Whilst soldering sensitive components it is possible to overheat and damage active components such as transistors. To avoid this soldering of active components is best left until after non-active components is complete and to keep the soldering time down as short as possible. A heat shunt can be used to further protect the component. It is placed on the lead between the component and the soldering point and will absorb some of the heat preventing it damaging the component.
Heat shunts are normally used for devices with long leads only. An alternative technique for integrated circuits (ICs) is to use an IC mounting socket instead of soldering direct to the IC.
Printed circuit board etching can be useful for creating more complex and more professional looking circuits. This does however involve a significant investment to purchase all the equipment. The basic entry level is about £150 for a UV exposure unit and a few pounds for a plastic developing and etching tray, but more professsional UV exposure units and temperature controlled etching equipment can cost hundreds of pounds. A modern alternative to UV exposure is Press-n-Peel film, but I have not used that myself so I don't know how well it works.
Another alternative is to send your design off to be created into a board proffessionally. This can be very expensive compared to the cost of buying the raw boards, but the saving in the one-time costs can make this worthwhile, especially when you consider the hassle involved in creating your own printed circuit board.
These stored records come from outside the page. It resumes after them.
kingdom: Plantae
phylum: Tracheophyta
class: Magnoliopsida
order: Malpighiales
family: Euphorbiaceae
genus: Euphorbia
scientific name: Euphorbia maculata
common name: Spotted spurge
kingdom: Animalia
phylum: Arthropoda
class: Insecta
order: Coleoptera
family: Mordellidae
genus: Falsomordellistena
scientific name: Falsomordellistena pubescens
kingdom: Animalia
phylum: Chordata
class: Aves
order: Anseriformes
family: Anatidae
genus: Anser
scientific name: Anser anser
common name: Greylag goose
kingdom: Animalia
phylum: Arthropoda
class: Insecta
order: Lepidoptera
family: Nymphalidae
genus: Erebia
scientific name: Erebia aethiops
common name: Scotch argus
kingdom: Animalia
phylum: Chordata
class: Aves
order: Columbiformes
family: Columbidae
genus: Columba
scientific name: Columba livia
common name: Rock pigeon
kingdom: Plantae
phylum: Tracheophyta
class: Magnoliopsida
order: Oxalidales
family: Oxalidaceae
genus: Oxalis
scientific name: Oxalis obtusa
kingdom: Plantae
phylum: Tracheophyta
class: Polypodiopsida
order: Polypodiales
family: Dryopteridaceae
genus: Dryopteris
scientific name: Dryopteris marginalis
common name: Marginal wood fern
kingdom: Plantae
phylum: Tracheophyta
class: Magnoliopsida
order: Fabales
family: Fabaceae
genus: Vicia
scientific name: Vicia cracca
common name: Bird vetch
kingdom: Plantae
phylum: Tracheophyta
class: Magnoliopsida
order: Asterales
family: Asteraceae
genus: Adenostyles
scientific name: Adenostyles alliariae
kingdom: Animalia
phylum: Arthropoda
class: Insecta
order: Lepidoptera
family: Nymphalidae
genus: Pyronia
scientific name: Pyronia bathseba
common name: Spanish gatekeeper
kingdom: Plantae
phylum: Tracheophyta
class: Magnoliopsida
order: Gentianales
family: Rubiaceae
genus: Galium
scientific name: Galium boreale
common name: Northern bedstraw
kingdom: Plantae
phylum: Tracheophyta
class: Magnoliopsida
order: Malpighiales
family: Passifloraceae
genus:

Oscilloscopes and logic analysers are useful for visualising voltage changes within a circuit to see if a circuit is behaving correctly. Unfortunately these are very expensive and are normally too expensive for most hobby electronic enthusiasts. There is an alternative which is to use the Arduino, your PC and a little bit of circuitry to provide a basic working oscilloscope / logic analyser. This is something I will be looking into soon to add to my own electronic test tools.
Standard metal working tools can be used for most metal or plastic cases. There are some specialist tools that can useful in certain instances.
A rotary tool can be particularly useful for work on PCBs and stripboard. These are available in a kit with a number of different cutting / filing bits.
When using a metal case where possible it is usually easier to mount circular components to the case as these can easily be drilled or cut using a drill saw. Sometimes it is neccessary to square or rectangular components which is where the nibbler comes in by nibbling away at the metal. It will normally be neccessary to do quite a bit of filing after cutting the case, but this is often easier than drilling or trying to use a hacksaw blade.